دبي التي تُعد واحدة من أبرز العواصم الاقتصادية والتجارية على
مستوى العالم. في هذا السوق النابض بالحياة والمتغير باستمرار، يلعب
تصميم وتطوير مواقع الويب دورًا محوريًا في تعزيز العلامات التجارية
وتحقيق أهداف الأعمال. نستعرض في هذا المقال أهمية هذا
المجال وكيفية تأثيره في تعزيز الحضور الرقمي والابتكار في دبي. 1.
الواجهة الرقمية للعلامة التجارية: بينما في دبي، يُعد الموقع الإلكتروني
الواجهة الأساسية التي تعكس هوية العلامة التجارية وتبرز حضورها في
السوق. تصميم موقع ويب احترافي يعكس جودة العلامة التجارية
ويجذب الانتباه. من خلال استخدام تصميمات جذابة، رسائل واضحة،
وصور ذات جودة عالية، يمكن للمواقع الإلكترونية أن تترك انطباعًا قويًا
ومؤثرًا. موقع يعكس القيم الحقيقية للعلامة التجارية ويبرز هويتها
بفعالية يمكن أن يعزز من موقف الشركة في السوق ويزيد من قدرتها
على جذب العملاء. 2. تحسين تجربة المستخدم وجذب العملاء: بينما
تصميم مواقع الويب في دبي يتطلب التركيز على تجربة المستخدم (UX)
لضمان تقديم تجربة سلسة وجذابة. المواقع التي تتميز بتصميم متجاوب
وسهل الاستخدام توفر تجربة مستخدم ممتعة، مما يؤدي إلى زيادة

* * *

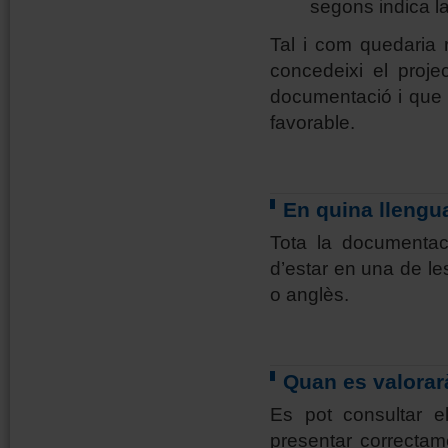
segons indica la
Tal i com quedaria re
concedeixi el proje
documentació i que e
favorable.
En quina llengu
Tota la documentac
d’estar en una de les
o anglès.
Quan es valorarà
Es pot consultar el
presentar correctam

[Task statement] Copy out the lines from the one containing "دبي التي تُعد" through the one containing "تصميم مواقع الويب" exactly as they stand, and nothing else.

[Answer below]
دبي التي تُعد واحدة من أبرز العواصم الاقتصادية والتجارية على
مستوى العالم. في هذا السوق النابض بالحياة والمتغير باستمرار، يلعب
تصميم وتطوير مواقع الويب دورًا محوريًا في تعزيز العلامات التجارية
وتحقيق أهداف الأعمال. نستعرض في هذا المقال أهمية هذا
المجال وكيفية تأثيره في تعزيز الحضور الرقمي والابتكار في دبي. 1.
الواجهة الرقمية للعلامة التجارية: بينما في دبي، يُعد الموقع الإلكتروني
الواجهة الأساسية التي تعكس هوية العلامة التجارية وتبرز حضورها في
السوق. تصميم موقع ويب احترافي يعكس جودة العلامة التجارية
ويجذب الانتباه. من خلال استخدام تصميمات جذابة، رسائل واضحة،
وصور ذات جودة عالية، يمكن للمواقع الإلكترونية أن تترك انطباعًا قويًا
ومؤثرًا. موقع يعكس القيم الحقيقية للعلامة التجارية ويبرز هويتها
بفعالية يمكن أن يعزز من موقف الشركة في السوق ويزيد من قدرتها
على جذب العملاء. 2. تحسين تجربة المستخدم وجذب العملاء: بينما
تصميم مواقع الويب في دبي يتطلب التركيز على تجربة المستخدم (UX)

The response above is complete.